After Deregulation, GPs Moot Raising Fees To RM30-RM125

This is the current rate earned by hospital-based family doctors.

KUALA LUMPUR, Dec 6 — Doctors’ groups proposed increasing clinic general practitioners’ (GPs) consultation fees to RM30 to RM125, after the government decided to deregulate private medical practitioners’ professional charges.

Medical Practitioners Coalition Association of Malaysia (MPCAM) president Dr Raj Kumar Maharajah said the proposed rates were equal to the fees currently earned by hospital-based GPs, which have long been demanded by shoplot family doctors whose consultation fees remained at RM10 to RM35 since 1992.

The new rates will be differentiated between simple, intermediate, and complex consultations.

“MPCAM will be meeting MMA (Malaysian Medical Association) to discuss the consultation fee schedule. A draft is already ready,” Dr Raj Kumar told CodeBlue.

“We just need to tie up loose ends, taking into consideration clinics in urban, semi-urban and rural areas and the socio-economic strength of the rakyat in these areas. We will be fair to all, keeping strictly to our Hippocratic Oath and the fact that the profession is a rakyat-centric one.”

Health Minister Dzulkefly Ahmad announced earlier today Cabinet’s decision to allow GPs, dentists, and specialists in private clinics and hospitals to set their own consultation fees.

The landmark decision to deregulate private medical practitioners’ consultation fees came 13 years after they were legislated in 2006 under fee schedules in Schedule 7 (for private medical and dental clinics) and Schedule 13 (for private hospitals) of the Private Healthcare Facilities and Services Act (PHFSA) 1998.

“MPCAM welcomes the deregulation. We thank the Health Minister and the Cabinet for allowing the profession to regulate its own fees, just like other professionals in the country,” said Dr Raj Kumar.

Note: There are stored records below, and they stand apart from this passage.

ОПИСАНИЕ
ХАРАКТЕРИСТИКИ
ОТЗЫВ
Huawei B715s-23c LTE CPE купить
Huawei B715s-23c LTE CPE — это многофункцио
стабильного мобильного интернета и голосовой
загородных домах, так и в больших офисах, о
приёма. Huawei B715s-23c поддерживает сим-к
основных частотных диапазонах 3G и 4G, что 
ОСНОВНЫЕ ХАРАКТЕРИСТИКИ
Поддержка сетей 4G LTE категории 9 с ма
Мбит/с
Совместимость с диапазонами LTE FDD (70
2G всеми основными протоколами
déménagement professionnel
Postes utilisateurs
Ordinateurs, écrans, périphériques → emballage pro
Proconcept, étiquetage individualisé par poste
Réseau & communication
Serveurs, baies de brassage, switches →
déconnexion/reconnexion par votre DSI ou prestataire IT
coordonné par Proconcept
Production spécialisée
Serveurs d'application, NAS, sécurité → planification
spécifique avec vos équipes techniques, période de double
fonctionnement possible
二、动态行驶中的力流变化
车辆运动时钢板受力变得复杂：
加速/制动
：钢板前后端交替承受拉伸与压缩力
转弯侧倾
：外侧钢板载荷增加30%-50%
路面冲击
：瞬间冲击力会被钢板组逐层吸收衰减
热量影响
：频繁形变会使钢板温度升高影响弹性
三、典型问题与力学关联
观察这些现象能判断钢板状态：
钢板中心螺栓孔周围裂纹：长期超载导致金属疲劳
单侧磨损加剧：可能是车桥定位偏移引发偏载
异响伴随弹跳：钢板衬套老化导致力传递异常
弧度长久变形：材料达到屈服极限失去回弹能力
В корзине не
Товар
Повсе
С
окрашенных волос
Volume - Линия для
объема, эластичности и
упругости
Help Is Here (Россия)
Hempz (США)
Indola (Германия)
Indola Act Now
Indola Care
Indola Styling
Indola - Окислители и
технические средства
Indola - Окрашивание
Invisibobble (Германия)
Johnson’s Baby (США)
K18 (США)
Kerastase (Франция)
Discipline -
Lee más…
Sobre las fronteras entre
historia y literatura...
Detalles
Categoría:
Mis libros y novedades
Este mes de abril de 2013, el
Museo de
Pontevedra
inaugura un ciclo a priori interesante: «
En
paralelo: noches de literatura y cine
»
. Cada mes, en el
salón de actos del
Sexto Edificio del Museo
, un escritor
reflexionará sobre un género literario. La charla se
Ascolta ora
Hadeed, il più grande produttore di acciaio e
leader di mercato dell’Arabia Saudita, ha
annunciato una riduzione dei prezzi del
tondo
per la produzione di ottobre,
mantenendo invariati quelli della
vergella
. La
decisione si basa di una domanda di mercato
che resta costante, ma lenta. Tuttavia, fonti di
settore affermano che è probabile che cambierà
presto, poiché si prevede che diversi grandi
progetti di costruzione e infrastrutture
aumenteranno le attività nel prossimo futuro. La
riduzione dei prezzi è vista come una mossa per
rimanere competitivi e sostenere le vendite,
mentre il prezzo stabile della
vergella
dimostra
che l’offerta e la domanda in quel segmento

“With this deregulation, the profession has now become the authority. What we need to do is to make the consult fee official and publish it everywhere and negotiate that fee with the third-party administrators (TPA) or managed care organisations (MCO),” he added, referring to organisations that manage companies’ health care plans.

“Cash patients and other individual company panels must abide by the fee schedule as far as possible.”

MMA has warned physicians against undercutting their professional charges after deregulation.